Status: draft for discussion

1. Goal

This document describes how a platform user prepares a merchant for deposit processing in Back Office.

The goal is to make the setup flow understandable, repeatable, and safe.

2. Main Flow

  1. Platform user creates merchant.
  2. Platform user creates one or more brands under the merchant.
  3. Platform user grants provider access to the merchant when the business allows it.
  4. Platform user creates or confirms merchant users and roles.
  5. Platform user creates payment method inside a brand.
  6. Platform user configures first-level routing for the payment method.
  7. Platform user creates or selects MASTER MID GROUP.
  8. Platform user creates MASTER MID inside the payment method context.
  9. Platform user configures processing fee on MASTER MID when needed.
  10. Platform user configures second-level routing inside MASTER MID.
  11. Platform user creates SUB MID GROUP.
  12. Platform user connects SUB MID or SUB MID AGGREGATOR.
  13. Platform user configures velocity limits and conversion fee where needed.
  14. Platform user publishes routing configuration.
  15. Platform or merchant user creates a test deposit through Back Office.
  16. Team verifies Hosted Payment Page, routing, provider execution, callback, webhook, and timeline.
  17. Merchant starts sending production traffic for the selected payment method.

3. What Must Be Easy in Back Office

Back Office should make it easy to:

  • see what is missing before a merchant can go live;
  • understand which brand owns each payment method;
  • see whether routing has a published version;
  • distinguish active configuration from draft configuration;
  • see whether provider details are hidden or visible;
  • open audit history for important entities;
  • create a test deposit without using external tools.

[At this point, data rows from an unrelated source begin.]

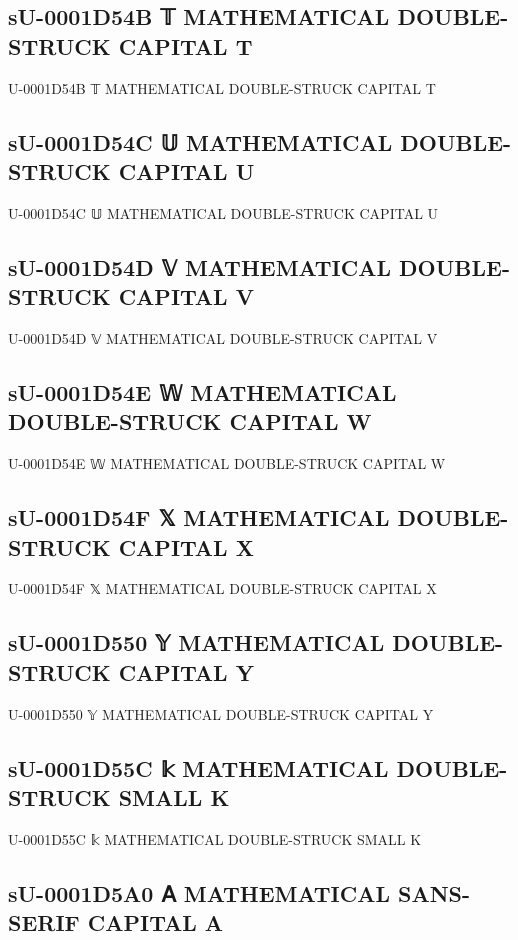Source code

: \subsection{sU-0001D54B 𝕋 MATHEMATICAL DOUBLE-STRUCK CAPITAL T}

U-0001D54B 𝕋 MATHEMATICAL DOUBLE-STRUCK CAPITAL T

\subsection{sU-0001D54C 𝕌 MATHEMATICAL DOUBLE-STRUCK CAPITAL U}

U-0001D54C 𝕌 MATHEMATICAL DOUBLE-STRUCK CAPITAL U

\subsection{sU-0001D54D 𝕍 MATHEMATICAL DOUBLE-STRUCK CAPITAL V}

U-0001D54D 𝕍 MATHEMATICAL DOUBLE-STRUCK CAPITAL V

\subsection{sU-0001D54E 𝕎 MATHEMATICAL DOUBLE-STRUCK CAPITAL W}

U-0001D54E 𝕎 MATHEMATICAL DOUBLE-STRUCK CAPITAL W

\subsection{sU-0001D54F 𝕏 MATHEMATICAL DOUBLE-STRUCK CAPITAL X}

U-0001D54F 𝕏 MATHEMATICAL DOUBLE-STRUCK CAPITAL X

\subsection{sU-0001D550 𝕐 MATHEMATICAL DOUBLE-STRUCK CAPITAL Y}

U-0001D550 𝕐 MATHEMATICAL DOUBLE-STRUCK CAPITAL Y

\subsection{sU-0001D55C 𝕜 MATHEMATICAL DOUBLE-STRUCK SMALL K}

U-0001D55C 𝕜 MATHEMATICAL DOUBLE-STRUCK SMALL K

\subsection{sU-0001D5A0 𝖠 MATHEMATICAL SANS-SERIF CAPITAL A}


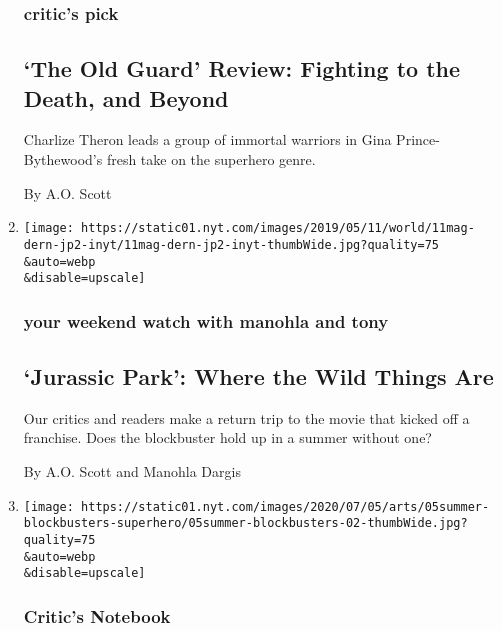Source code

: \begin{enumerate}
{  \subsubsection{critic's pick}\label{critics-pick-1}}

  \hypertarget{the-old-guard-review-fighting-to-the-death-and-beyond}{%
  \subsection{`The Old Guard' Review: Fighting to the Death, and
  Beyond}\label{the-old-guard-review-fighting-to-the-death-and-beyond}}

  Charlize Theron leads a group of immortal warriors in Gina
  Prince-Bythewood's fresh take on the superhero genre.

  By A.O. Scott
\item
  \href{/2020/07/02/movies/jurassic-park.html}{}

  \texttt{[image: https://static01.nyt.com/images/2019/05/11/world/11mag-dern-jp2-inyt/11mag-dern-jp2-inyt-thumbWide.jpg?quality=75\\\&auto=webp\\\&disable=upscale]}

  \hypertarget{your-weekend-watch-with-manohla-and-tony}{%
  \subsubsection{your weekend watch with manohla and
  tony}\label{your-weekend-watch-with-manohla-and-tony}}

  \hypertarget{jurassic-park-where-the-wild-things-are}{%
  \subsection{`Jurassic Park': Where the Wild Things
  Are}\label{jurassic-park-where-the-wild-things-are}}

  Our critics and readers make a return trip to the movie that kicked
  off a franchise. Does the blockbuster hold up in a summer without one?

  By A.O. Scott and Manohla Dargis
\item
  \href{/2020/07/01/movies/superheroes-marvel-DC.html}{}

  \texttt{[image: https://static01.nyt.com/images/2020/07/05/arts/05summer-blockbusters-superhero/05summer-blockbusters-02-thumbWide.jpg?quality=75\\\&auto=webp\\\&disable=upscale]}

  \hypertarget{critics-notebook}{%
  \subsubsection{Critic's Notebook}\label{critics-notebook}}


\end{enumerate}
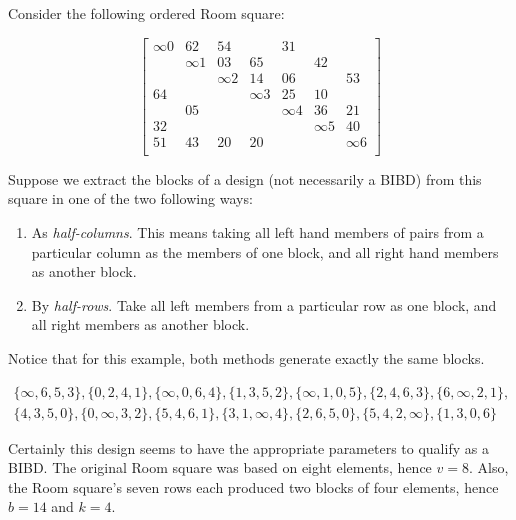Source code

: \documentclass[11pt, a4paper]{book}\usepackage[]{graphicx}\usepackage[]{xcolor}
\newcounter{example}
\begin{document}
Consider the following ordered Room square:

\begin{equation}
  \begin{bmatrix}
    \infty 0 &    62    &    54    &            &    31    &            &          \\
             & \infty 1 &    03    &     65     &          &     42     &          \\
             &          & \infty 2 &     14     &    06    &            &    53    \\
      64     &          &          &  \infty 3  &    25    &     10     &          \\
             &    05    &          &            & \infty 4 &     36     &    21    \\
      32     &          &          &            &          &  \infty 5  &    40    \\
      51     &    43    &    20    &     20     &          &            & \infty 6 \\
  \end{bmatrix}
\end{equation}

Suppose we extract the blocks of a design (not necessarily a
BIBD) from this square in one of the two following ways:

\begin{enumerate}
 \item{As \emph{half-columns}. This means taking all left hand
    members of pairs from a particular column as the members
    of one block, and all right hand members as another
    block.}
 \item{By \emph{half-rows}. Take all left members from a particular
    row as one block, and all right members as another
    block.}
\end{enumerate}

Notice that for this example, both methods generate exactly
the same blocks.

\begin{equation}
\begin{split}
\{\infty,6,5,3\},\{0,2,4,1\},\{\infty,0,6,4\},\{1,3,5,2\},\{\infty,1,0,5\},\{2,4,6,3\},\{6, \infty,2,1\}, \\
\{4,3,5,0\},\{0,\infty,3,2\},\{5,4,6,1\},\{3,1,\infty,4\},\{2,6,5,0\},\{5,4,2,\infty\},\{1, 3,0,6\}
\end{split}
\end{equation}

Certainly this design seems to have the appropriate
parameters to qualify as a BIBD. The original Room square
was based on eight elements, hence $v = 8$. Also, the Room
square’s seven rows each produced two blocks of four elements,
hence $b = 14$ and $k = 4$.
\end{document}
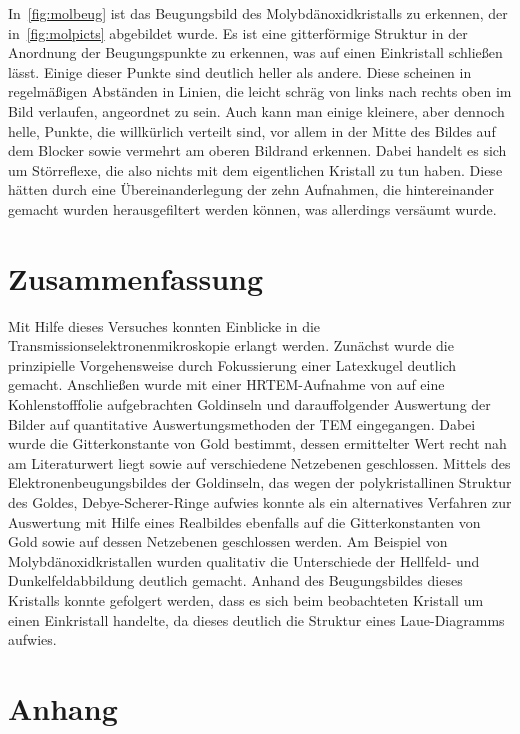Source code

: \documentclass[slug=TEM, room=IFW, supervisor=?, coursedate=23.\ 01.\ 2020]{../../Lab_Report_LaTeX/lab_report}
\begin{document}
In~\ref{fig:molbeug} ist das Beugungsbild des Molybdänoxidkristalls zu erkennen, der
in~\ref{fig:molpicts} abgebildet wurde. Es ist eine gitterförmige Struktur in der Anordnung der
Beugungspunkte zu erkennen, was auf einen Einkristall schließen lässt. Einige dieser Punkte sind
deutlich heller als andere. Diese scheinen in regelmäßigen Abständen in Linien, die leicht
schräg von links nach rechts oben im Bild verlaufen, angeordnet zu sein. Auch kann man einige
kleinere, aber dennoch helle, Punkte, die willkürlich verteilt sind, vor allem in der Mitte des
Bildes auf dem Blocker sowie vermehrt am oberen Bildrand erkennen. Dabei handelt es sich um
Störreflexe, die also nichts mit dem eigentlichen Kristall zu tun haben. Diese hätten durch eine
Übereinanderlegung der zehn Aufnahmen, die hintereinander gemacht wurden herausgefiltert werden
können, was allerdings versäumt wurde.

\section{Zusammenfassung}
\label{sec:zusfassung}

Mit Hilfe dieses Versuches konnten Einblicke in die Transmissionselektronenmikroskopie erlangt
werden. Zunächst wurde die prinzipielle Vorgehensweise durch Fokussierung einer Latexkugel
deutlich gemacht. Anschließen wurde mit einer HRTEM-Aufnahme von auf eine Kohlenstofffolie
aufgebrachten Goldinseln und darauffolgender Auswertung der Bilder auf quantitative
Auswertungsmethoden der TEM eingegangen. Dabei wurde die Gitterkonstante von Gold bestimmt, dessen
ermittelter Wert recht nah am Literaturwert liegt sowie auf verschiedene Netzebenen geschlossen. 
Mittels des Elektronenbeugungsbildes der Goldinseln, das wegen der polykristallinen Struktur des 
Goldes, Debye-Scherer-Ringe aufwies konnte als ein alternatives Verfahren zur Auswertung mit 
Hilfe eines Realbildes ebenfalls auf die Gitterkonstanten von Gold sowie auf dessen Netzebenen 
geschlossen werden. Am Beispiel von Molybdänoxidkristallen wurden qualitativ die Unterschiede der 
Hellfeld- und Dunkelfeldabbildung deutlich gemacht. Anhand des Beugungsbildes dieses Kristalls 
konnte gefolgert werden, dass es sich beim beobachteten Kristall um einen Einkristall handelte, da
dieses deutlich die Struktur eines Laue-Diagramms aufwies. 

\section{Anhang}
\label{sec:anhang}
\end{document}
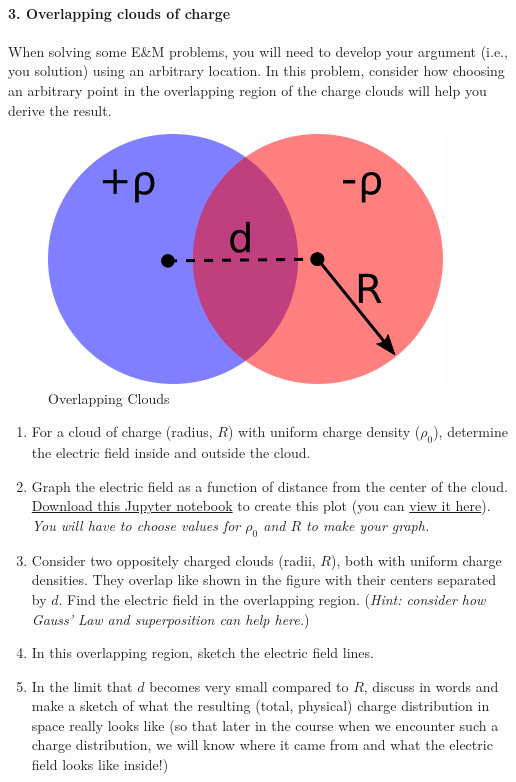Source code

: \documentclass[11pt]{article}
\def\tightlist{}
\begin{document}
\paragraph{3. Overlapping clouds of
charge}\label{overlapping-clouds-of-charge}

When solving some E\&M problems, you will need to develop your argument
(i.e., you solution) using an arbitrary location. In this problem,
consider how choosing an arbitrary point in the overlapping region of
the charge clouds will help you derive the result.

\begin{figure}[htbp]
\centering
\includegraphics{./images/hw3/overlapping_clouds.png}
\caption{Overlapping Clouds}
\end{figure}

\begin{enumerate}
\def\labelenumi{\arabic{enumi}.}
\tightlist
\item
  For a cloud of charge (radius, \(R\)) with uniform charge density
  (\(\rho_0\)), determine the electric field inside and outside the
  cloud.
\item
  Graph the electric field as a function of distance from the center of
  the cloud. \href{../jupyter/HW3-LinePlotting.ipynb}{Download this
  Jupyter notebook} to create this plot (you can
  \href{https://github.com/dannycab/phy481msu/blob/gh-pages/jupyter/HW3-LinePlotting.ipynb}{view
  it here}). \emph{You will have to choose values for \(\rho_0\) and
  \(R\) to make your graph.}
\item
  Consider two oppositely charged clouds (radii, \(R\)), both with
  uniform charge densities. They overlap like shown in the figure with
  their centers separated by \(d\). Find the electric field in the
  overlapping region. (\emph{Hint: consider how Gauss' Law and
  superposition can help here.})
\item
  In this overlapping region, sketch the electric field lines.
\item
  In the limit that \(d\) becomes very small compared to \(R\), discuss
  in words and make a sketch of what the resulting (total, physical)
  charge distribution in space really looks like (so that later in the
  course when we encounter such a charge distribution, we will know
  where it came from and what the electric field looks like inside!)
\end{enumerate}
\end{document}
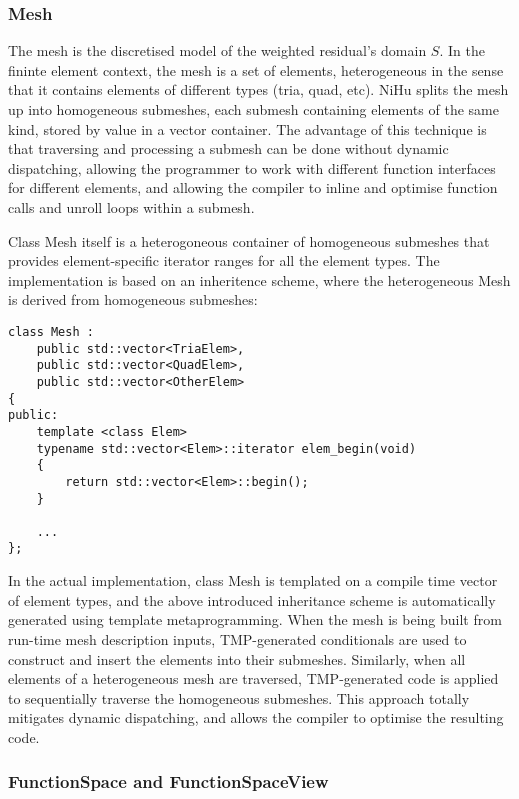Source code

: \documentclass[review]{elsarticle}
\begin{document}
\subsubsection{Mesh}

The mesh is the discretised model of the weighted residual's domain $S$.
In the fininte element context, the mesh is a set of elements, heterogeneous in the sense that it contains elements of different types (tria, quad, etc).
NiHu splits the mesh up into homogeneous submeshes, each submesh containing elements of the same kind, stored by value in a vector container.
The advantage of this technique is that traversing and processing a submesh can be done without dynamic dispatching, allowing the programmer to work with different function interfaces for different elements, and allowing the compiler to inline and optimise function calls and unroll loops within a submesh.

Class Mesh itself is a heterogoneous container of homogeneous submeshes that provides element-specific iterator ranges for all the element types.
The implementation is based on an inheritence scheme, where the heterogeneous Mesh is derived from homogeneous submeshes:

\begin{verbatim}
class Mesh :
    public std::vector<TriaElem>,
    public std::vector<QuadElem>,
    public std::vector<OtherElem>
{
public:
    template <class Elem>	
    typename std::vector<Elem>::iterator elem_begin(void)
    {
        return std::vector<Elem>::begin();
    }
    
    ...
};
\end{verbatim}

In the actual implementation, class Mesh is templated on a compile time vector of element types, and the above introduced inheritance scheme is automatically generated using template metaprogramming.
When the mesh is being built from run-time mesh description inputs, TMP-generated conditionals are used to construct and insert the elements into their submeshes.
Similarly, when all elements of a heterogeneous mesh are traversed, TMP-generated code is applied to sequentially traverse the homogeneous submeshes.
This approach totally mitigates dynamic dispatching, and allows the compiler to optimise the resulting code.


\subsubsection{FunctionSpace and FunctionSpaceView}
\end{document}
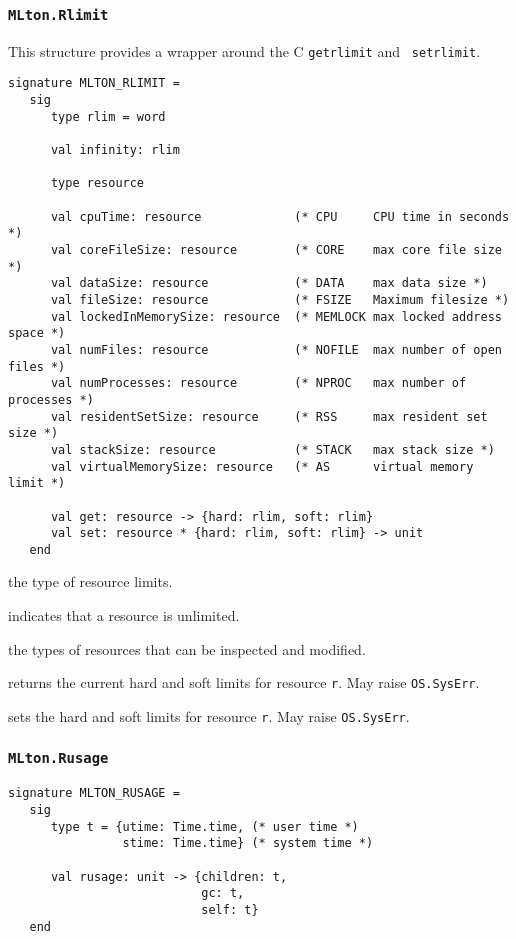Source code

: \subsubsection{\tt MLton.Rlimit}
This structure provides a wrapper around the C {\tt getrlimit} and {\tt
setrlimit}.
\begin{verbatim}
signature MLTON_RLIMIT =
   sig
      type rlim = word
               
      val infinity: rlim

      type resource
               
      val cpuTime: resource             (* CPU     CPU time in seconds *)
      val coreFileSize: resource        (* CORE    max core file size *)
      val dataSize: resource            (* DATA    max data size *)
      val fileSize: resource            (* FSIZE   Maximum filesize *)
      val lockedInMemorySize: resource  (* MEMLOCK max locked address space *)
      val numFiles: resource            (* NOFILE  max number of open files *)  
      val numProcesses: resource        (* NPROC   max number of processes *)
      val residentSetSize: resource     (* RSS     max resident set size *)
      val stackSize: resource           (* STACK   max stack size *)
      val virtualMemorySize: resource   (* AS      virtual memory limit *)
      
      val get: resource -> {hard: rlim, soft: rlim}
      val set: resource * {hard: rlim, soft: rlim} -> unit
   end
\end{verbatim}

\begin{description}
the type of resource limits.

indicates that a resource is unlimited.

the types of resources that can be inspected and modified.

returns the current hard and soft limits for resource {\tt r}. May
raise {\tt OS.SysErr}.

sets the hard and soft limits for resource {\tt r}.  May raise {\tt OS.SysErr}.
\end{description}

\subsubsection{\tt MLton.Rusage}
\begin{verbatim}
signature MLTON_RUSAGE =
   sig
      type t = {utime: Time.time, (* user time *)
                stime: Time.time} (* system time *)
         
      val rusage: unit -> {children: t,
                           gc: t,
                           self: t}
   end
\end{verbatim}

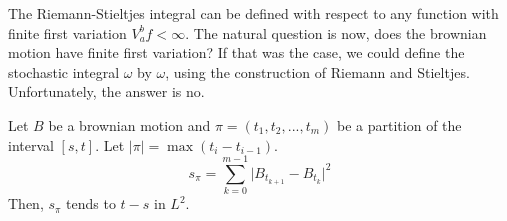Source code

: The Riemann-Stieltjes integral can be defined with respect to any function with finite first variation $V_a^b f < \infty$. The natural question is now, does the brownian motion have finite first variation? If that was the case, we could define the stochastic integral $\omega$ by $\omega$, using the construction of Riemann and Stieltjes. Unfortunately, the answer is no. 

\begin{lemma}
    Let $B$ be a brownian motion and $\pi = (t_1,t_2,...,t_m)$ be a partition of the interval $[s,t]$. Let $\vert \pi \vert = \max (t_i-t_{i-1})$. 
    \begin{equation*}
        s_{\pi} = \sum_{k=0}^{m-1} \vert B_{t_{k+1}}-B_{t_k} \vert^2
    \end{equation*}
    Then, $s_{\pi}$ tends to $t-s$ in $L^2$. 
\end{lemma}
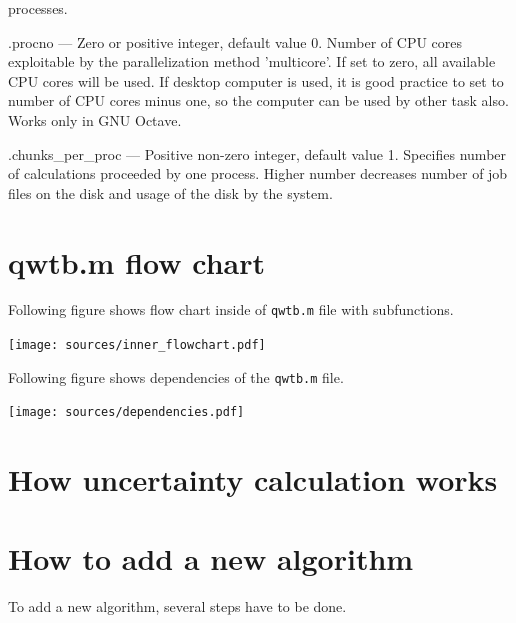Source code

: \documentclass[12pt,a4paper,oneside]{report} %
\def\octave{{\sc GNU Octave}\xspace}
\begin{document}
\begin{tightdesc}
        processes.
        \item [\textsf{.procno}] ---  Zero or positive integer, default value 0. Number of CPU cores exploitable
        by the parallelization method \textsf{'multicore'}. If set to zero, all available CPU cores will be used. If
        desktop computer is used, it is good practice to set to number of CPU cores minus one, so
        the computer can be used by other task also. 
        Works only in \octave.
        \item [\textsf{.chunks\_per\_proc}] --- Positive non-zero integer,
        default value 1. Specifies number of calculations proceeded by one
        process. Higher number decreases number of job files on the disk and
        usage of the disk by the system.
\end{tightdesc}



\section{qwtb.m flow chart} %
Following figure shows flow chart inside of {\tt qwtb.m} file with subfunctions.
\begin{center}
        \texttt{[image: sources/inner\_flowchart.pdf]}
\end{center}

\newpage
Following figure shows dependencies of the {\tt qwtb.m} file.
\begin{center}
        \texttt{[image: sources/dependencies.pdf]}
\end{center}


\section{How uncertainty calculation works} %


\section{How to add a new algorithm} %
To add a new algorithm, several steps have to be done.
\end{document}
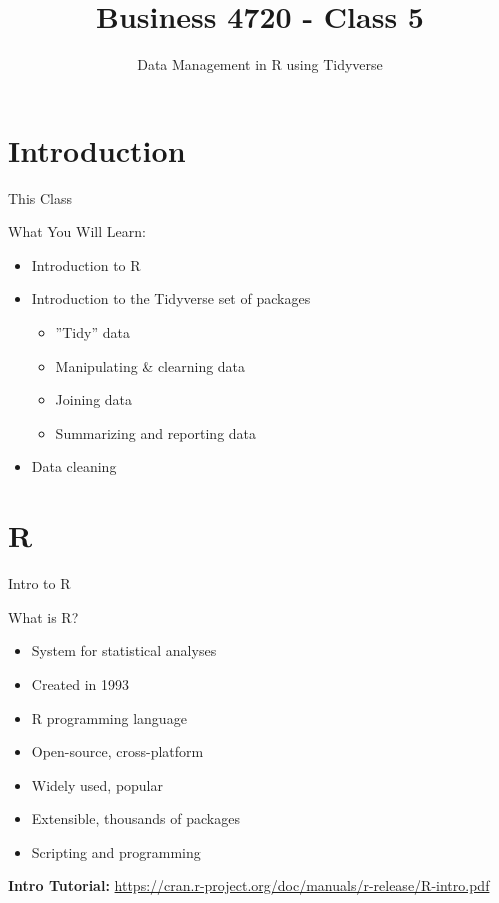 \documentclass[ignorenonframetext,xcolor=x11names]{beamer}
\title{Business 4720 - Class 5}
\subtitle{Data Management in R using Tidyverse}
\begin{document}
\begin{frame}{}
  \titlepage
  \footnotesize
  
\end{frame}

\section{Introduction}

\begin{frame}{This Class}

\begin{block}{What You Will Learn:}
\begin{itemize}
  \item Introduction to R
  \item Introduction to the Tidyverse set of packages
  \begin{itemize}
  \item ''Tidy'' data
  \item Manipulating \& clearning data
  \item Joining data
  \item Summarizing and reporting data
  \end{itemize}
  \item Data cleaning
\end{itemize}
\end{block}
\end{frame}

\section{R}

\begin{frame}{Intro to R}
\begin{block}{What is R?}
\begin{itemize}
  \item System for statistical analyses
  \item Created in 1993
  \item R programming language
  \item Open-source, cross-platform
  \item Widely used, popular
  \item Extensible, thousands of packages
  \item Scripting and programming
\end{itemize}  
\end{block}
\vspace{5mm}
\textbf{Intro Tutorial:}
\url{https://cran.r-project.org/doc/manuals/r-release/R-intro.pdf}
\end{frame}
\end{document}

4. Required Readiness Signals

Before a payment method can accept production traffic, the product should clearly show:

  • merchant is active;
  • brand is active;
  • payment method is active;
  • routing has published version;
  • required MASTER MID GROUP exists;
  • MASTER MID exists;
  • second-level routing exists;
  • at least one execution option is available;
  • required secrets are configured;
  • webhook URL is provided at transaction creation;
  • provider-sensitive data is hidden from merchant users without access.

5. What Should Not Happen

The product should prevent:

  • creating production traffic for inactive merchant, brand, or payment method;
  • publishing routing with no valid target;
  • exposing provider details to merchant users without provider access;
  • showing saved secret values;
  • allowing two users to edit the same draft at the same time;
  • losing previous configuration versions.

6. MVP Success for This Flow

The flow is successful when a platform user can prepare the first merchant and payment method for production without developer assistance.